Reading passage:
□ □ □ □ □ □ □

Sunday, June 17, 2018

Murray Bookchin, my kind of libertarian

This article from the NYRB is about Murray Bookchin and the Kurdish revolutionaries who are leading the struggle for Kurdish independence.

Bookchin is the type of libertarian I have always admired, before the term was hijacked into its modern  business (read: right wing) nostrums that end up supporting corporatism in practice.* 

My fundamental disagreement with Bookchin is he essentially if not literally ignores the rise of corporations and corporate ideologies in American life, and how corporate ideologies have driven American imperialist drives of the past 120 years.  It did not have to be that way, of course, and, further, again, of course, American imperialist efforts across the continent were initially driven by mercantile and Romanesque rhetoric also grounded in what we moderns call racism.

□ □ □ □ □ □ □

Source material:
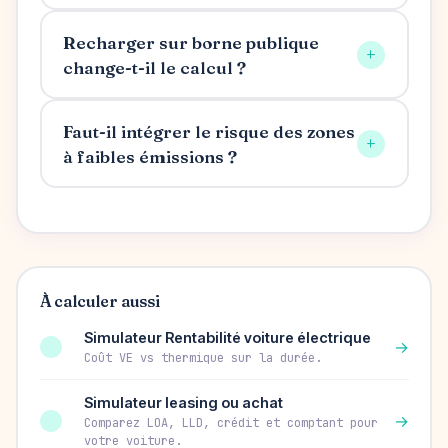
Recharger sur borne publique
+
change-t-il le calcul ?
Faut-il intégrer le risque des zones
+
à faibles émissions ?
À calculer aussi
Simulateur Rentabilité voiture électrique
→
Coût VE vs thermique sur la durée.
Simulateur leasing ou achat
→
Comparez LOA, LLD, crédit et comptant pour
votre voiture.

□ □ □ □ □ □ □

Task objective: Pick up the blog post on Murray Bookchin after its final sentence and continue it in the same voice.

Task output:
Bookchin believed radicalism in cities can defeat both Big Government and Big Corporations (I put them in initial capital letters consistent with the type of theorizing Bookchin would recognize).  However, we see the challenges in applying his ideas in the United States most immediately and most recently in Seattle, where the leftist city council rejected a tax on Amazon and Boeing and other major businesses, that worked out to $275 a year (yes, a year) for each person employed at the major businesses, with the funds raised to be used to alleviate homelessness.  There were threats from Amazon that it would leave, affecting 40,000 employees at Amazon in the area, which trickled down to shouts at the city council meeting from local business libertarian types and their small, shopkeeper allies.  It is not fair to attack Bookchin for that failure, which is not my intent at all.  I think the City Council should have held firm.  Confrontation with corporatism is the main issue of our time.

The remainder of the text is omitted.